I am interested in tracing anyone who may have tried a 7 year old KWPN horse called Otto last year


----------



## cally6008 (13 February 2011)

Height ?
Age ?
Colour ?
What area ?
Was he for sale at the time ?


----------



## horseowner (13 February 2011)

Thanks

Height 16.2
Age 7
Colour Dark Brown
What area Glos
Was he for sale at the time Yes


----------



## cally6008 (13 February 2011)

Was he advertised on any websites as being for sale ?

Did this person who tried Otto go on to buy him ?

Photos ?


----------



## brighteyes (13 February 2011)

Why?


----------



## horseowner (13 February 2011)

I bought Otto last year. I am trying to trace anyone who tried Otto or knew him before I bought him.


----------



## horseowner (14 February 2011)

Here is Otto.

He is a handsome 7 year old KWPN Gelding. I bought him last year near Ross on Wye.

I am anxious to trace people who tried him before I did.


----------



## lialls (15 February 2011)

Could place an info wanted add on here http://www.herefordequestrian.co.uk/classifieds/Classified_Ads.html

Its a website covering that area and he might of been advertised on there.


----------



## bexwarren24 (17 February 2011)

Does Otto have a few issues? I recognise him from another forum.
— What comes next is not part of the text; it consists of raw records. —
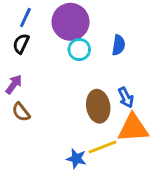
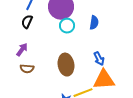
brown ellipse: (98, 106) -> (66, 65), moved
brown semicircle: (21, 112) -> (27, 69), turned -48

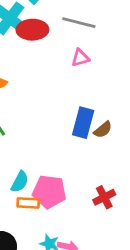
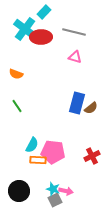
pink triangle: (80, 58) -> (75, 57), turned 32

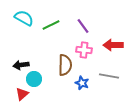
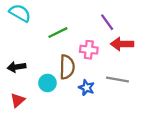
green line: (51, 25) -> (58, 33), moved
purple line: (83, 26) -> (107, 22), moved
cyan circle: (34, 79) -> (47, 83), moved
PM if you like, i may be wrong.


----------



## horseowner (23 February 2011)

horseowner said:














Here is Otto.

He is a handsome 7 year old KWPN Gelding. I bought him last year near Ross on Wye.

I am anxious to trace people who tried him before I did.
		
Click to expand...

bump


----------



## horseowner (20 October 2011)

Hi

I've noticed some interest in Otto's pictures from my Photobucket account.

Any reason?

Horseowner


----------